Much of the proof of Benalmadena's ancient history has been carried into modern times through the remains of the three watchtowers still evident along jutting rocks along the coastline. Both the Phoenicians and the Romans used these towers in their day.
Arroyo de la Miel still displays the remains of a Roman archway, which leads the way into the important building called La Tribuna. During the time of the Arabic rule, the town was named "Ben Almedana" meaning sons of the mines. Until the time of its destruction, the Castle of Benalmadena was a great defence fortification against intruders.
After the surrender of Marbella in 1485, it was thought that the rest of the coast would be easy to conquer.
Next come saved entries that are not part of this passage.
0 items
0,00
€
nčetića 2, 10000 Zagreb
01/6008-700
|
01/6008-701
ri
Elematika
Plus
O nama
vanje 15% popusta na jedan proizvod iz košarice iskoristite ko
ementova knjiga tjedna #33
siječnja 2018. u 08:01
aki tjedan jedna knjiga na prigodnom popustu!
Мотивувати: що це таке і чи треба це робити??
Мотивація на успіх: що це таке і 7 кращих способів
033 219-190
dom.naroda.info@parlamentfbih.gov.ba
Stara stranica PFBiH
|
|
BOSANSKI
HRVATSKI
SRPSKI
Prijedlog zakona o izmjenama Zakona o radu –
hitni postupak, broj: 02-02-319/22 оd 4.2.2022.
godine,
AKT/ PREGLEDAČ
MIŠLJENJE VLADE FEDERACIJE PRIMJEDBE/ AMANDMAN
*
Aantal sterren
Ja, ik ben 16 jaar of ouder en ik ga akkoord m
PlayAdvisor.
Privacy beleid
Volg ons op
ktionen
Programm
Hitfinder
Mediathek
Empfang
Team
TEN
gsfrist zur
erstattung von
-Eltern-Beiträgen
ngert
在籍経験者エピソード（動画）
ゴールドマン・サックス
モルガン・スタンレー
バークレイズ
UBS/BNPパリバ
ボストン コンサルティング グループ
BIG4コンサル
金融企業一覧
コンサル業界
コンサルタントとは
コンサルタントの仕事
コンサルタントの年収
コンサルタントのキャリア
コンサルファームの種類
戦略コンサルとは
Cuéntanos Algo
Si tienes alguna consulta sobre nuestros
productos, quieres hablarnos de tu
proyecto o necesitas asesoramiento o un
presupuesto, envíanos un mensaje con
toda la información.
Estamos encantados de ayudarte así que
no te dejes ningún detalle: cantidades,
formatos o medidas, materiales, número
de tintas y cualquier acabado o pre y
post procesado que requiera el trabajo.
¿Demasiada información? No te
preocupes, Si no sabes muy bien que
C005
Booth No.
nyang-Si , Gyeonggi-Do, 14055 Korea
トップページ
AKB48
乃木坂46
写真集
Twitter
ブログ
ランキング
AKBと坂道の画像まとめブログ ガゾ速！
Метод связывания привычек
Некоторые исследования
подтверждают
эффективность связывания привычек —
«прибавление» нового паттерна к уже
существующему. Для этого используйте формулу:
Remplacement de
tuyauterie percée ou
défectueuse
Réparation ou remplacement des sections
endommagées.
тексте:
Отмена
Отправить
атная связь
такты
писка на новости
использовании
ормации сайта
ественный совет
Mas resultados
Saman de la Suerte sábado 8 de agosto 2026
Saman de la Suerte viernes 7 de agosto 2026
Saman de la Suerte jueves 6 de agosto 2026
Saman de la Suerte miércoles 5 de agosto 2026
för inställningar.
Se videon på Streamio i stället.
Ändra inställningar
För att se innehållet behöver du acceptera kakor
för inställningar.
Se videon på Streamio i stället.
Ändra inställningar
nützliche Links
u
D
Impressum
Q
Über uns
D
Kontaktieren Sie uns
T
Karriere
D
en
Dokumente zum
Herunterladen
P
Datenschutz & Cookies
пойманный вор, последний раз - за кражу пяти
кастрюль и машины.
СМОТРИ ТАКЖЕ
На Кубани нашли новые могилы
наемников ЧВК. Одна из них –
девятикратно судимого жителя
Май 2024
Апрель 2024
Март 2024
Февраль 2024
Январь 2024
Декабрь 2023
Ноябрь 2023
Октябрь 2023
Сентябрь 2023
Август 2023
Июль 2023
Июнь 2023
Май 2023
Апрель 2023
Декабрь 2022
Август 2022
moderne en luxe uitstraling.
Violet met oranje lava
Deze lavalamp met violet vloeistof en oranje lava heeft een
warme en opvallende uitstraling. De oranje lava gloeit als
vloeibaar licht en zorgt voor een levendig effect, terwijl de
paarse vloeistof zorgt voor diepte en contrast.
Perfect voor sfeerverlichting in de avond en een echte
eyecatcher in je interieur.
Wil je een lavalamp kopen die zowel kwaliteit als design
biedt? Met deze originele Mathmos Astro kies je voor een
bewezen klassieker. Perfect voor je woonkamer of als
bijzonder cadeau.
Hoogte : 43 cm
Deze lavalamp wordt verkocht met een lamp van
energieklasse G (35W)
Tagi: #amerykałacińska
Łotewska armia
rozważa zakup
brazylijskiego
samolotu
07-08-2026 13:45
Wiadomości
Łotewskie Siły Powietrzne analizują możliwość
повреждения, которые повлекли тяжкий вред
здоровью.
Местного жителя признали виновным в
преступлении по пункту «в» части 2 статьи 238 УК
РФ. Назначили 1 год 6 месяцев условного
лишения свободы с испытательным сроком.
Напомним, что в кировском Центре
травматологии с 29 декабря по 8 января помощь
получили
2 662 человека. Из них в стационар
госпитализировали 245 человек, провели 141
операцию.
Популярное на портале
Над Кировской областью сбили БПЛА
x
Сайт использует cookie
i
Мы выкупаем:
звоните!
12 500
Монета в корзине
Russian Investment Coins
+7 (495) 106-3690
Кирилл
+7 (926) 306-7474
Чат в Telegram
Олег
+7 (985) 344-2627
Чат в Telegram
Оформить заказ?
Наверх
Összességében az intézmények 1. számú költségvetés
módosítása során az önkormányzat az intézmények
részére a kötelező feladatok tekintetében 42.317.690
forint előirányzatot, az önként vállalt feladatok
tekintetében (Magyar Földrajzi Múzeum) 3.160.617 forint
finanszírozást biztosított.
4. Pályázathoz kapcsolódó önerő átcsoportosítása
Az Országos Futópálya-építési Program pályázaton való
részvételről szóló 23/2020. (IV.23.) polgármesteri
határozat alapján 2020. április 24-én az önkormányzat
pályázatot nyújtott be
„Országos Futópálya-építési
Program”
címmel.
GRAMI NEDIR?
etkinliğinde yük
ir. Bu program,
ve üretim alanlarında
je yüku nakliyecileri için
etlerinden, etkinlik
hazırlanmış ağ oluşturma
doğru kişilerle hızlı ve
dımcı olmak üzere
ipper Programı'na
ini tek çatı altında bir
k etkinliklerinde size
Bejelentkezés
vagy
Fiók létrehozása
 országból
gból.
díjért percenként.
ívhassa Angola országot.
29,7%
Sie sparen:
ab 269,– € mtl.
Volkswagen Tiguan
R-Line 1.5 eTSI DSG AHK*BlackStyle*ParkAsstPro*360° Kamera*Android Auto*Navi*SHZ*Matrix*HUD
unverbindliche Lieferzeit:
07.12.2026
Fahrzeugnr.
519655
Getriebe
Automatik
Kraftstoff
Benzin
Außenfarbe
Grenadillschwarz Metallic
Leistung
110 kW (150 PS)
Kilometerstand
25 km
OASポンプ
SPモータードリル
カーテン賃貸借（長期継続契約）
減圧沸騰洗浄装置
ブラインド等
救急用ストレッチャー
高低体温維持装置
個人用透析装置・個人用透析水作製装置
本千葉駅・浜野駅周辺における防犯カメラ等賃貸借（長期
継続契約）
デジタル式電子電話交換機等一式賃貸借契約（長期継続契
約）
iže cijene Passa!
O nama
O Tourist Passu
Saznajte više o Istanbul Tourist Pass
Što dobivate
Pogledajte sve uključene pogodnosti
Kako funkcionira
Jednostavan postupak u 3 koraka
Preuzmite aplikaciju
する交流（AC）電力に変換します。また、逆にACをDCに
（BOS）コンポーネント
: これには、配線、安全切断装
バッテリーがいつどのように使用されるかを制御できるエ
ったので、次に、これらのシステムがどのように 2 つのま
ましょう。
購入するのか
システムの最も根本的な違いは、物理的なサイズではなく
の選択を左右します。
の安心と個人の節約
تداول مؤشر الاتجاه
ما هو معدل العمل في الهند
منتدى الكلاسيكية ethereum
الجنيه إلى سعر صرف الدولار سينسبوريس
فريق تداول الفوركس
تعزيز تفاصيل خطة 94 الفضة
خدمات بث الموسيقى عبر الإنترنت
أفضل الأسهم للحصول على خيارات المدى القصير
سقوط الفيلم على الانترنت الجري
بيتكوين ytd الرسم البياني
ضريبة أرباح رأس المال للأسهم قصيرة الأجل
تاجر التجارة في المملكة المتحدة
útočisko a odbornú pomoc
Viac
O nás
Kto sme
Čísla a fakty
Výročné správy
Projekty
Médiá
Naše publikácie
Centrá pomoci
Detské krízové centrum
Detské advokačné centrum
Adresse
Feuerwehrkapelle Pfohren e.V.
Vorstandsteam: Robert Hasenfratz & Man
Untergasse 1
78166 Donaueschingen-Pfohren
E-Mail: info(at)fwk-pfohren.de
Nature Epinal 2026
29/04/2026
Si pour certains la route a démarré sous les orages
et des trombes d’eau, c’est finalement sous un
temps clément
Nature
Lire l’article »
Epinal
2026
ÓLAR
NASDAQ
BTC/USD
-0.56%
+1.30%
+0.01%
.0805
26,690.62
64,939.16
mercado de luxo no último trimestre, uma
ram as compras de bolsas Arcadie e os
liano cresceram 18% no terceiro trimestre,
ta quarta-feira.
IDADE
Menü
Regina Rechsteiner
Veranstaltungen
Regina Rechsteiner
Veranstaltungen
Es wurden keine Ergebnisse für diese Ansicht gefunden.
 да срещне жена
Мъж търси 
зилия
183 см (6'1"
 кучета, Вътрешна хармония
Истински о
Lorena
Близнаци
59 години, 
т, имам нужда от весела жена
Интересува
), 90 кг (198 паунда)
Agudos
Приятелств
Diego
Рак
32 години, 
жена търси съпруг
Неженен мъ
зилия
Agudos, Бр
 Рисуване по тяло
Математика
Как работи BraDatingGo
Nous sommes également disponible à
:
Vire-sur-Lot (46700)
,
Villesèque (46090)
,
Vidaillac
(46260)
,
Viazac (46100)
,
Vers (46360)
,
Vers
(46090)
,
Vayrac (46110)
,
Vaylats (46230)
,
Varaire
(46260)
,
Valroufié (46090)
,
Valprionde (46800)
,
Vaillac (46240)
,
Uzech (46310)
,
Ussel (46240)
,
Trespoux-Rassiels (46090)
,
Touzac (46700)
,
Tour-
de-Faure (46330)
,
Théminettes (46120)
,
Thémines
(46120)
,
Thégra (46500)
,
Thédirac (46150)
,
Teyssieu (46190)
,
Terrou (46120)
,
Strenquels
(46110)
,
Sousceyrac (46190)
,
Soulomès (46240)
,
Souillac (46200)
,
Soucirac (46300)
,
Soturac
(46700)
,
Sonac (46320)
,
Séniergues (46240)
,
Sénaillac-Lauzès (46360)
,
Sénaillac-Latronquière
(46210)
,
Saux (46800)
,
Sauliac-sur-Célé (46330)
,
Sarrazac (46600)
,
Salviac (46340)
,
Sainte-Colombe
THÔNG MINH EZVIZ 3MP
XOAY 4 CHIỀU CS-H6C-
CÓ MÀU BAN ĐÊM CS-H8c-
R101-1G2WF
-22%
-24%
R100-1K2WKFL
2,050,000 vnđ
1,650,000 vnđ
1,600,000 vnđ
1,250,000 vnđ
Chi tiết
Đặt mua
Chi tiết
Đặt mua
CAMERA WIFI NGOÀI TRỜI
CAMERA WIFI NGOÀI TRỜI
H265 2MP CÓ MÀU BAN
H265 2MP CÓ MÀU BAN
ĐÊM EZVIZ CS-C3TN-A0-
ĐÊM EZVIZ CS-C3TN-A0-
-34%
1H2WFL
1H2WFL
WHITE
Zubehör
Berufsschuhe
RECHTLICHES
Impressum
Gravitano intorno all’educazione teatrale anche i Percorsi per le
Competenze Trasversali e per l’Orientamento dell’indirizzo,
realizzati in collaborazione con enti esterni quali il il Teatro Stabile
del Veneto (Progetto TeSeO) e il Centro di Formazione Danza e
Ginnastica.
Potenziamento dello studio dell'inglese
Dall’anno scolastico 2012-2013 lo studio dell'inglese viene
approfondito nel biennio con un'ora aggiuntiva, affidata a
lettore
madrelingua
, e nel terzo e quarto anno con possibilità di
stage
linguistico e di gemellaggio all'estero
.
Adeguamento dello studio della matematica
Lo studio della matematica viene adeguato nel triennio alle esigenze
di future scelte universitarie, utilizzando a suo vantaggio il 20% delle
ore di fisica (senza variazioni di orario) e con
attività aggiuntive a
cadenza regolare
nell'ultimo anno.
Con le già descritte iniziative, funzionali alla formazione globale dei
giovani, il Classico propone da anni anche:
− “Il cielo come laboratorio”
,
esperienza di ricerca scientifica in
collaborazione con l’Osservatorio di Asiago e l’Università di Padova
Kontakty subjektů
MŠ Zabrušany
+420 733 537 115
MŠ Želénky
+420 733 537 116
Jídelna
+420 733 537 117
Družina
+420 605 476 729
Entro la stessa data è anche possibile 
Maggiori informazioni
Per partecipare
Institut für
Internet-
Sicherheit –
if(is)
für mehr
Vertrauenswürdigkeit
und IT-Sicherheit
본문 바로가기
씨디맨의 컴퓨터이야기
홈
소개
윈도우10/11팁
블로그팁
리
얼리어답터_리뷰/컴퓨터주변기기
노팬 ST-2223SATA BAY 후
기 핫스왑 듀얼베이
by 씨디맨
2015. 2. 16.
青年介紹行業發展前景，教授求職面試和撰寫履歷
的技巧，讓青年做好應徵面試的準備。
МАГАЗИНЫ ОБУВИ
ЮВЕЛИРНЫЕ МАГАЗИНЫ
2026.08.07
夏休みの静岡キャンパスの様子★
However, such was the resistance to the Castilian advance that King Fernando had to take full control and drive the forces hard. Although this extra effort led to the surrender of many coastal towns and villages, Benalmadena held on. After much resistance, Fernando ordered the capture of the castle, which was only achieved after an unusually prolonged struggle.
Once the castle was destroyed, the people fled. Six years later in 1491, the Catholic Royals in Granada gave authority to Alonso Palomero of Malaga, to repopulate Benalmadena, under the strict vigilance of the then mayor of Malaga. Benalmadena become the main point of defence on the coast against the many attacks by African pirates who pillaged and raided the area.
The Municipal Archeological Museum in Benalmadena, which opened in may 1970, is of great international importance. Over the two floors of exhibits is a large collection of Neolithic and pre-Christopher Columbus pieces.